WASHINGTON, Defense officials from South Korea, Japan and the United States held talks Friday to discuss North Korea's nuclear and missile threats, the U.S. Department of Defense said.

The trilateral talks follow a series of missile launches by North Korea that Pyongyang claims to have included the test firing of a new hypersonic gliding missile.

The talks involved Kim Man-gi, deputy minister of defense for defense policy of South Korea, Kazuo Masuda, director-general for defense policy of Japan, and Ely Ratner, U.S. assistant secretary of defense for Indo-Pacific security affairs, according to the Pentagon.

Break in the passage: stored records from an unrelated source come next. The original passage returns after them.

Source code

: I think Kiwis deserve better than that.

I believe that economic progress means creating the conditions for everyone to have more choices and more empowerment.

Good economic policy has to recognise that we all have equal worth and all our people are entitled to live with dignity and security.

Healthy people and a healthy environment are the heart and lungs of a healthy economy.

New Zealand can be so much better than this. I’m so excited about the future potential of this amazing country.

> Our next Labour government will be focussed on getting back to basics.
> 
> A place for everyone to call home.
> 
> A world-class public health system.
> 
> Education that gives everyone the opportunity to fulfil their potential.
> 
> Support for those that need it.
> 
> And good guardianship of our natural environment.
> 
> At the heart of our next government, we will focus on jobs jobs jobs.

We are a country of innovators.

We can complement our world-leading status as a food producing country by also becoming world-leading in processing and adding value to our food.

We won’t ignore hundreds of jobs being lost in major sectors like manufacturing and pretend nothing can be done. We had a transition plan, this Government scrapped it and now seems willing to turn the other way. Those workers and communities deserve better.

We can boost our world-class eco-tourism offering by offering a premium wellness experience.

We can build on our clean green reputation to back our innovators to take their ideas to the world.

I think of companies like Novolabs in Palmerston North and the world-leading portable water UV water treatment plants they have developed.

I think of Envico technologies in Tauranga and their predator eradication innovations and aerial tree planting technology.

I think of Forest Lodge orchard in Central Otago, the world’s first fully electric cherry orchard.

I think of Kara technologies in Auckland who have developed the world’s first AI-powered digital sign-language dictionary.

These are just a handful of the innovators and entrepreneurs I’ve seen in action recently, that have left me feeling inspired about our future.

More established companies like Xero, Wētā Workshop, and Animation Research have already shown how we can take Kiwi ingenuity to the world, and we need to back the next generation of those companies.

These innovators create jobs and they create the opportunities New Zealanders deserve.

They "engaged in consultations on the Democratic People's Republic of Korea (DPRK) nuclear and missile threat, regional security, and substantive ways to strengthen trilateral security cooperation," it said in a press release, referring to North Korea by its official name.

North Korea launched what it claims to be a newly developed hypersonic missile on Tuesday (Seoul time), about two weeks after it test fired a new short-range ballistic missile, both of which have been condemned by the U.S. as violations of multiple U.N. Security Council resolutions.

Pyongyang is prohibited from testing or launching any ballistic missiles or other weapons of mass destruction such as nuclear devices under U.N. Security Council resolutions.

The North said it test fired a new anti-aircraft missile on Thursday (Seoul time).

The defense officials from the U.S. and two of America's closest Asian allies reaffirmed their cooperation in dealing with the recalcitrant North.

"The representatives reaffirmed the importance of trilateral security cooperation and committed to explore high-level exchanges, including a Trilateral Defense Ministerial, on a date to be mutually determined in the future," said the press release.